# My killifish



## Morainy (Apr 21, 2010)

Here are a couple of photos of my killifish. I apologize for the dirty glass. There are spots all over it because I add Equilibrium to the water, slosh it all over the place, and never wipe the tank...

These killifish are aphyosemion primigenium 88-10. They are friendly and curious and they eat all day long. There are some fry in the tank of many different sizes but I don't think that I can capture them in a photo yet. Some of the fry are big enough to eat bloodworms.

One photo is of a female, and one is of a male.


----------



## Morainy (Apr 21, 2010)

Actually, one of the fry is in the photo of the female killi, but the fry is almost invisible.


----------



## Dustman (Apr 21, 2010)

Very pretty killifish indeed. That male has got some really bright colors.


----------



## kemi (Apr 26, 2010)

pretty colors. I love the killis, especially when they are dancing.

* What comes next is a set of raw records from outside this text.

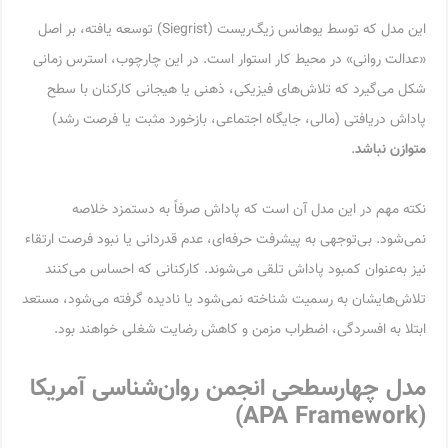
این مدل که توسط یوهانس زیگ‌ریست (Siegrist) توسعه یافته، بر اصل
«عدالت روانی» در محیط کار استوار است. در این چارچوب، استرس زمانی
شکل می‌گیرد که تلاش‌های فیزیکی، ذهنی یا هیجانی کارکنان با سطح
پاداش دریافتی (مالی، جایگاه اجتماعی، بازخورد مثبت یا فرصت رشد)
متوازن نباشد
.
نکته مهم در این مدل آن است که پاداش صرفاً به دستمزد خلاصه
نمی‌شود. بی‌توجهی به پیشرفت حرفه‌ای، عدم قدردانی یا نبود فرصت ارتقاء
نیز به‌عنوان کمبود پاداش تلقی می‌شوند. کارکنانی که احساس می‌کنند
تلاش‌هایشان به رسمیت شناخته نمی‌شود یا نادیده گرفته می‌شود، مستعد
ابتلا به افسردگی، اضطراب مزمن و کاهش رضایت شغلی خواهند بود.
مدل چهارسطحی انجمن روان‌شناسی آمریکا
(APA Framework)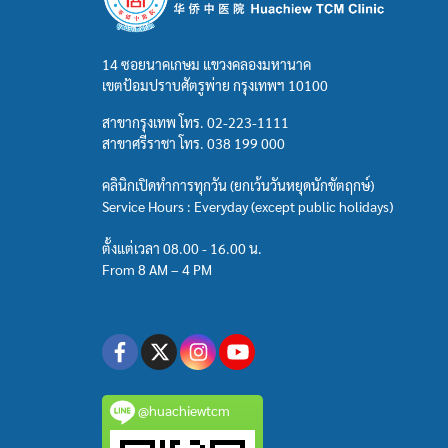
14 ซอยนาคเกษม แขวงคลองมหานาค
เขตป้อมปราบศัตรูพ่าย กรุงเทพฯ 10100
สาขากรุงเทพ โทร.
02-223-1111
สาขาศรีราชา โทร.
038 199 000
คลินิกเปิดทำการทุกวัน (ยกเว้นวันหยุดนักขัตฤกษ์)
Service Hours : Everyday (except public holidays)
ตั้งแต่เวลา 08.00 - 16.00 น.
From 8 AM – 4 PM
@huachiewtcm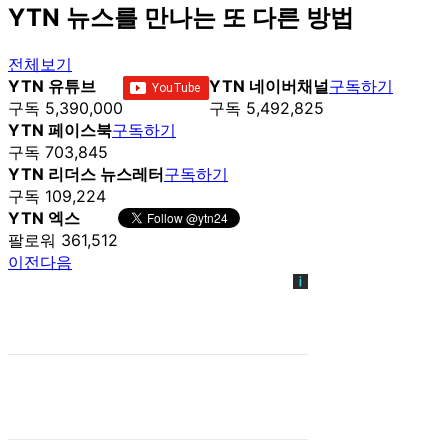
YTN 뉴스를 만나는 또 다른 방법
전체보기
YTN 유튜브
YTN 네이버채널
구독하기
구독 5,390,000
구독 5,492,825
YTN 페이스북
구독하기
구독 703,845
YTN 리더스 뉴스레터
구독하기
구독 109,224
YTN 엑스
팔로워 361,512
이전
다음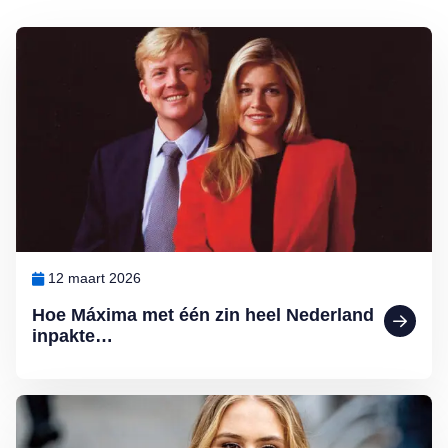
Lees meer over Hoe Máxima met één zin heel Nederland inpakte…
12 maart 2026
Hoe Máxima met één zin heel Nederland
inpakte…
Lees meer over Ten paleize: kiezen tussen liefde en troon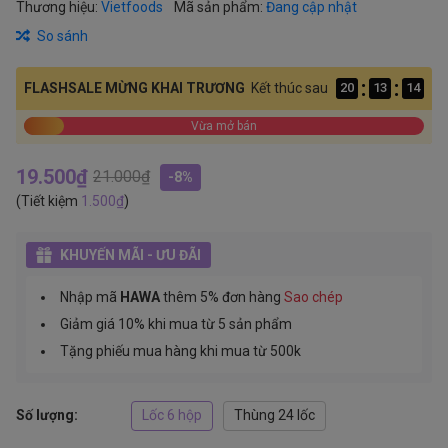
Thương hiệu:
Vietfoods
Mã sản phẩm:
Đang cập nhật
So sánh
:
:
Kết thúc sau
FLASHSALE MỪNG KHAI TRƯƠNG
20
13
14
Vừa mở bán
19.500₫
21.000₫
-8%
(Tiết kiệm
1.500₫
)
KHUYẾN MÃI - ƯU ĐÃI
Nhập mã
HAWA
thêm 5% đơn hàng
Sao chép
Giảm giá 10% khi mua từ 5 sản phẩm
Tặng phiếu mua hàng khi mua từ 500k
Số lượng:
Lốc 6 hộp
Thùng 24 lốc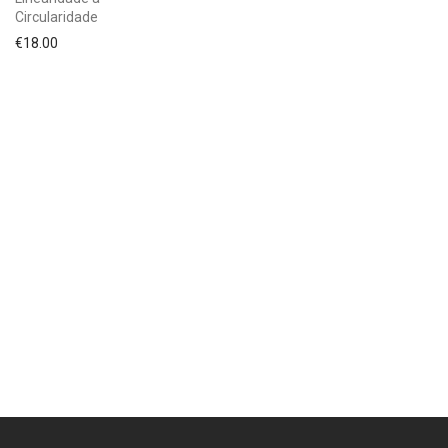
Circularidade
€
18.00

too bad you can't keep different killis in a tank, I would be up for a swap


----------



## Morainy (Apr 21, 2010)

Thanks, Kemi and Dustman!
I keep hearing that killies can be kept in a community tank, but these killies are so quiet that I can't really picture them in a tank with some rambunctious endlers or rasboras, let alone anything bigger. 

I think that they like live food and they'd be happier if I'd come through for them with something that they could chase around the tank. They love bloodworms, but only when they are falling from the dropper. Once the bloodworm snags on a leaf, it just sits there. I vacuum out the leftover bloodworms after ever meal, as best as I can.


----------



## CRS Fan (Apr 21, 2010)

The filter must be fry/shrimplet safe if I remember correctly. If so, live daphnia will live in a tank until they are eaten. Canadian Aquatics (mykiss) almost always has this live food for sale.

Best Regards,

Stuart


----------



## Morainy (Apr 21, 2010)

Thanks, Stuart! My filter is fry safe these days.


----------



## Atom (Apr 21, 2010)

Morainy said:


> Actually, one of the fry is in the photo of the female killi, but the fry is almost invisible.


It is like playing Where's waldo?! I can't see the little guy.

Lovely Killies


----------



## Scholz (Apr 21, 2010)

Seen these Killifish in person and they seem very happy! and she has ALOT of fry! The intank method is working well! Her has lots and lots of plant cover to make them feel safe and sound...


----------